Carved by Viet Stoss and consecrated in 1489, it was smuggled out of Krakow during the Second World War. Located by the Nazis, who considered it German property because Stoss had been born in Germany, the masterpiece was stored in a bunker in Nuremberg during the war but later returned to Poland.
Leonardo de Vinci's Lady with an Ermine, the portrait of 15-year-old Cecilia Galleriani, was also plundered by the Nazis and returned to Poland after the war. Housed in the Czartoryskis Museum in the Old Town, it is one of only four female portraits painted by the Italian master.

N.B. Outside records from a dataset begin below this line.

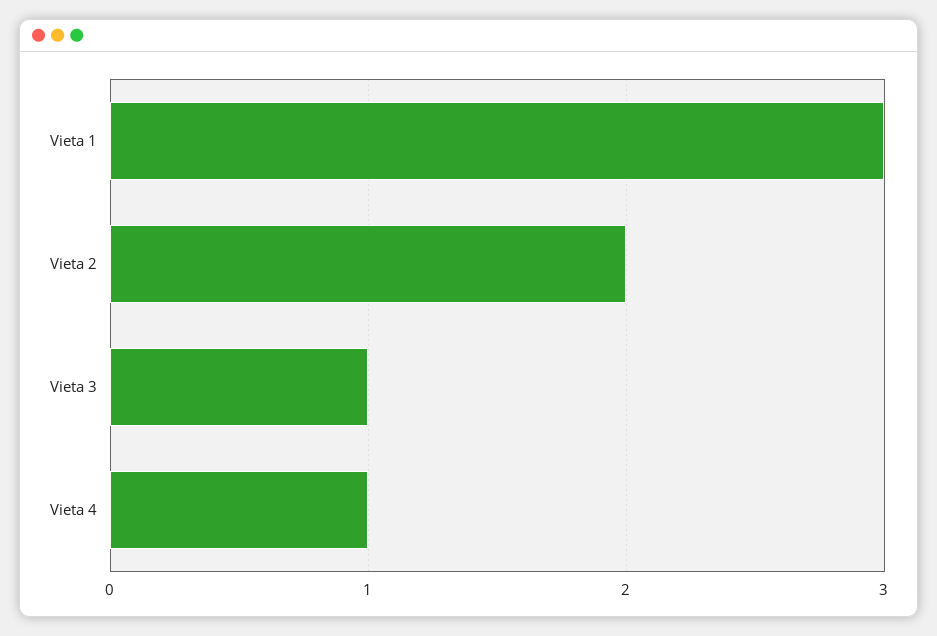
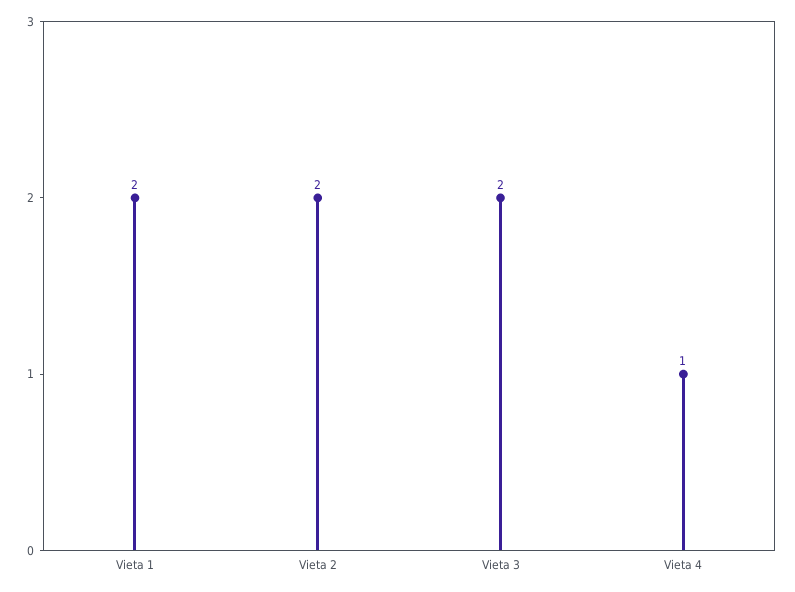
Vieta 1: 3 -> 2
Vieta 3: 1 -> 2

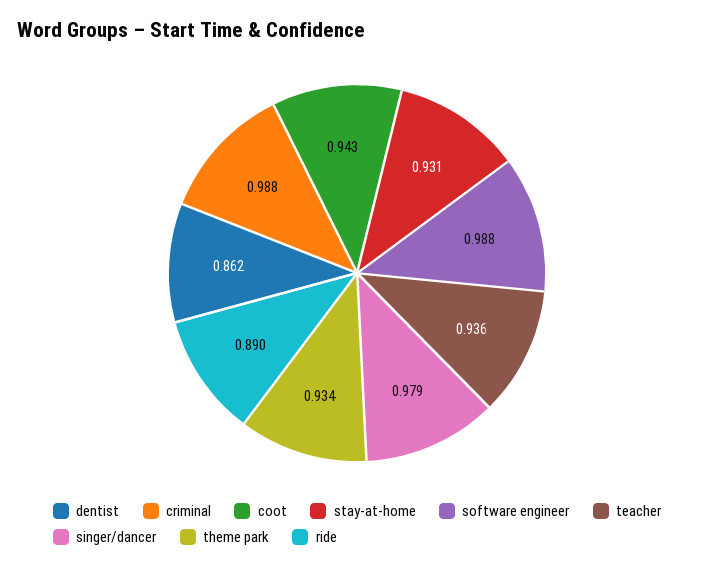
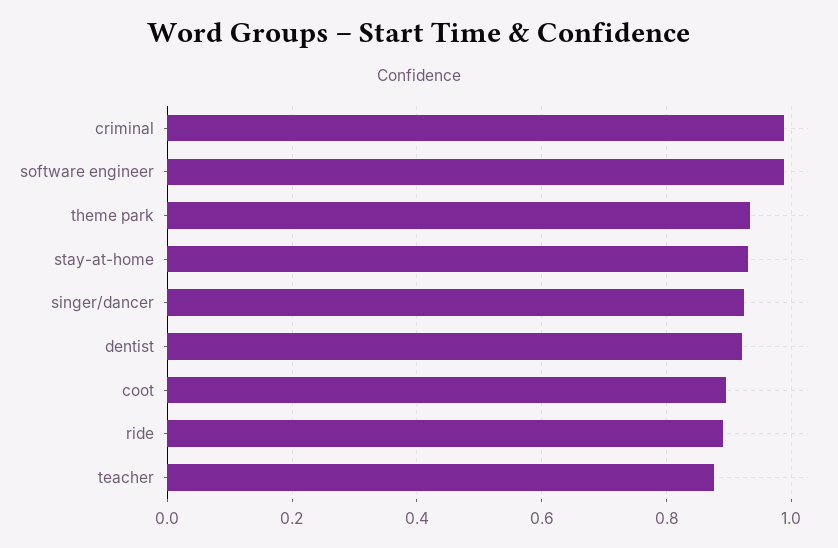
dentist: 0.862 -> 0.92
coot: 0.943 -> 0.9
teacher: 0.936 -> 0.88
singer/dancer: 0.979 -> 0.92

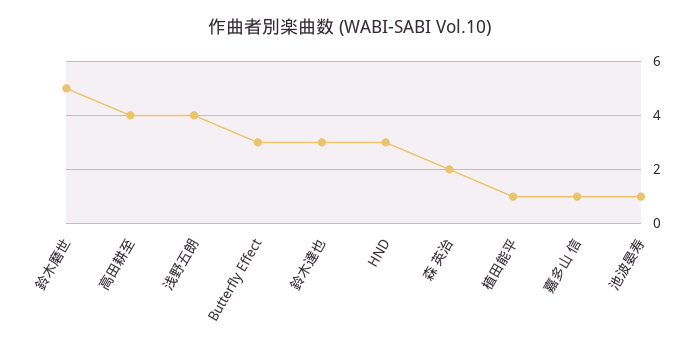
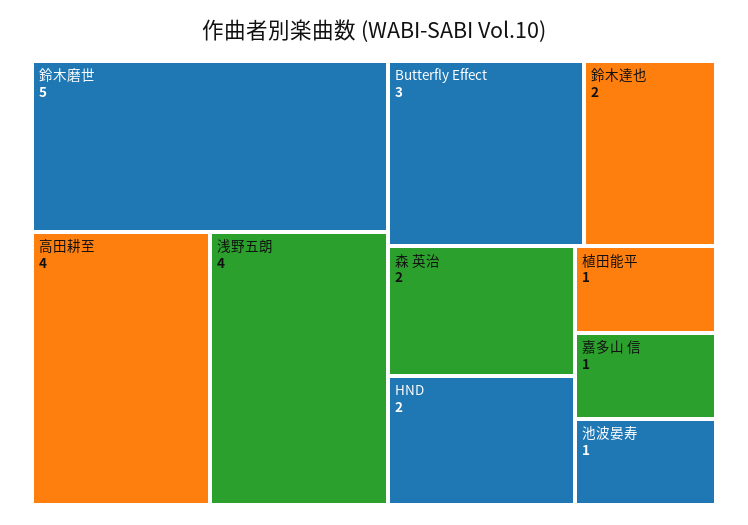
鈴木達也: 3 -> 2
HND: 3 -> 2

The old Jewish quarter, Kazimierz, is named after King Casimir III, who established it as an independent town on Krakow's southern outskirts in 1335. In subsequent centuries it became home to Jews fleeing persecution all over Europe. In 1941, the Jews of Kazimierz were forced to relocate to the new ghetto in the city. Under the communists, Kazimierz was a forgotten, neglected place, but restoration began in the early 1990s, and its revival took off when Steven Spielberg shot Schindler's List there in 1993.
Today, Kazimierz is a charming enclave of restaurants and bookstores. Jews come to pray in the 14th-century Remuh Synagogue and its cemetery. The Galicia Jewish Museum, commemorating the victims of the Holocaust, opened in Kazimierz's market square in 2004.
The Auschwitz-Birkenau labour and extermination camps, 60 km west of Krakow, have become a symbol throughout the world of genocide and the Holocaust. It's estimated that about 1.1 million people, 90 per cent of them Jewish, died at Auschwitz-Birkenau.
Now a UNESCO World Heritage Site, it is visited by about one million visitors every year, entering the barbed-wire-encased encampment through the gate bearing its infamous legend, "Arbeit Macht Frei" -- Work Sets You Free.